Scan the data below and pick out the lines containing the word "Bowles".

*** Begin section ***

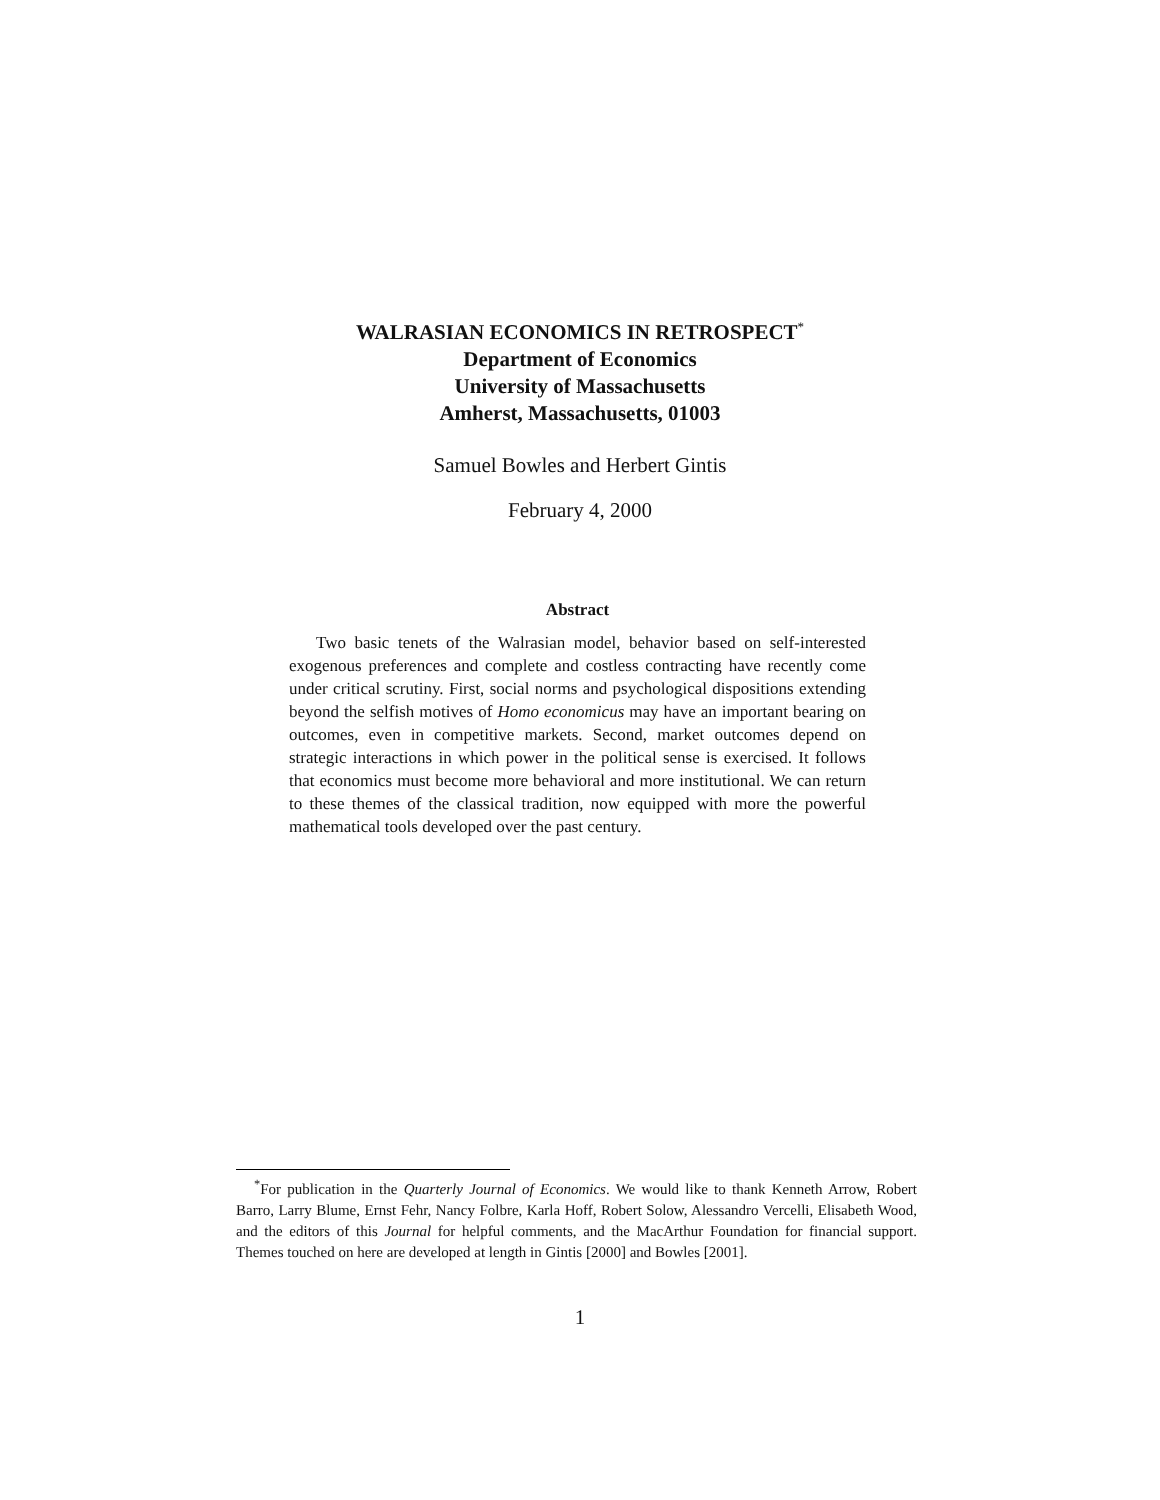WALRASIAN ECONOMICS IN RETROSPECT<sup>*</sup>
Department of Economics
University of Massachusetts
Amherst, Massachusetts, 01003
Samuel Bowles and Herbert Gintis
February 4, 2000
Abstract
Two basic tenets of the Walrasian model, behavior based on self-interested exogenous preferences and complete and costless contracting have recently come under critical scrutiny. First, social norms and psychological dispositions extending beyond the selfish motives of Homo economicus may have an important bearing on outcomes, even in competitive markets. Second, market outcomes depend on strategic interactions in which power in the political sense is exercised. It follows that economics must become more behavioral and more institutional. We can return to these themes of the classical tradition, now equipped with more the powerful mathematical tools developed over the past century.
<sup>*</sup> For publication in the Quarterly Journal of Economics. We would like to thank Kenneth Arrow, Robert Barro, Larry Blume, Ernst Fehr, Nancy Folbre, Karla Hoff, Robert Solow, Alessandro Vercelli, Elisabeth Wood, and the editors of this Journal for helpful comments, and the MacArthur Foundation for financial support. Themes touched on here are developed at length in Gintis [2000] and Bowles [2001].
1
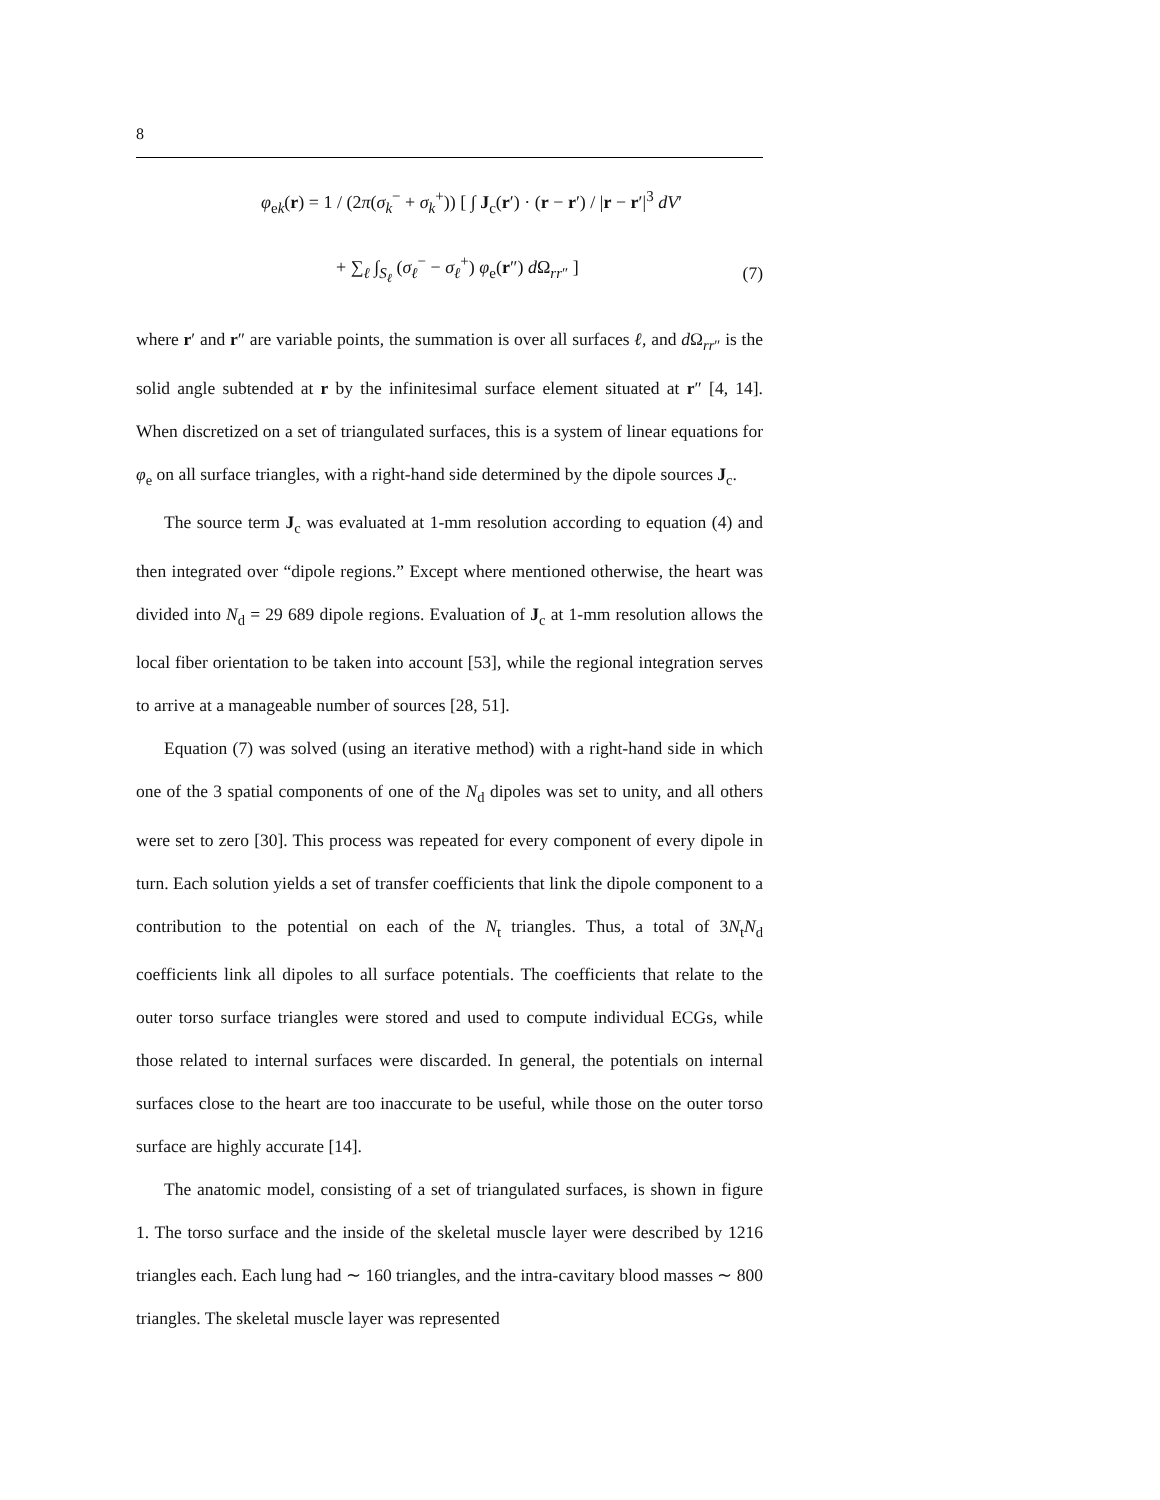8
φ<sub>ek</sub>(r) = 1 / (2π(σ<sub>k</sub><sup>−</sup> + σ<sub>k</sub><sup>+</sup>)) [ ∫ J<sub>c</sub>(r′) · (r − r′) / |r − r′|<sup>3</sup> dV′
+ ∑<sub>ℓ</sub> ∫<sub>S<sub>ℓ</sub></sub> (σ<sub>ℓ</sub><sup>−</sup> − σ<sub>ℓ</sub><sup>+</sup>) φ<sub>e</sub>(r″) d Ω<sub>rr″</sub> ]
(7)
where r′ and r″ are variable points, the summation is over all surfaces ℓ, and d Ω<sub>rr″</sub> is the solid angle subtended at r by the infinitesimal surface element situated at r″ [4, 14]. When discretized on a set of triangulated surfaces, this is a system of linear equations for φ<sub>e</sub> on all surface triangles, with a right-hand side determined by the dipole sources J<sub>c</sub>.
The source term J<sub>c</sub> was evaluated at 1-mm resolution according to equation (4) and then integrated over “dipole regions.” Except where mentioned otherwise, the heart was divided into N<sub>d</sub> = 29 689 dipole regions. Evaluation of J<sub>c</sub> at 1-mm resolution allows the local fiber orientation to be taken into account [53], while the regional integration serves to arrive at a manageable number of sources [28, 51].
Equation (7) was solved (using an iterative method) with a right-hand side in which one of the 3 spatial components of one of the N<sub>d</sub> dipoles was set to unity, and all others were set to zero [30]. This process was repeated for every component of every dipole in turn. Each solution yields a set of transfer coefficients that link the dipole component to a contribution to the potential on each of the N<sub>t</sub> triangles. Thus, a total of 3N<sub>t</sub>N<sub>d</sub> coefficients link all dipoles to all surface potentials. The coefficients that relate to the outer torso surface triangles were stored and used to compute individual ECGs, while those related to internal surfaces were discarded. In general, the potentials on internal surfaces close to the heart are too inaccurate to be useful, while those on the outer torso surface are highly accurate [14].
The anatomic model, consisting of a set of triangulated surfaces, is shown in figure 1. The torso surface and the inside of the skeletal muscle layer were described by 1216 triangles each. Each lung had ∼ 160 triangles, and the intra-cavitary blood masses ∼ 800 triangles. The skeletal muscle layer was represented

*** End section ***

*SOLUTION TO THIS EXERCISE:*
Samuel Bowles and Herbert Gintis
<sup>*</sup> For publication in the Quarterly Journal of Economics. We would like to thank Kenneth Arrow, Robert Barro, Larry Blume, Ernst Fehr, Nancy Folbre, Karla Hoff, Robert Solow, Alessandro Vercelli, Elisabeth Wood, and the editors of this Journal for helpful comments, and the MacArthur Foundation for financial support. Themes touched on here are developed at length in Gintis [2000] and Bowles [2001].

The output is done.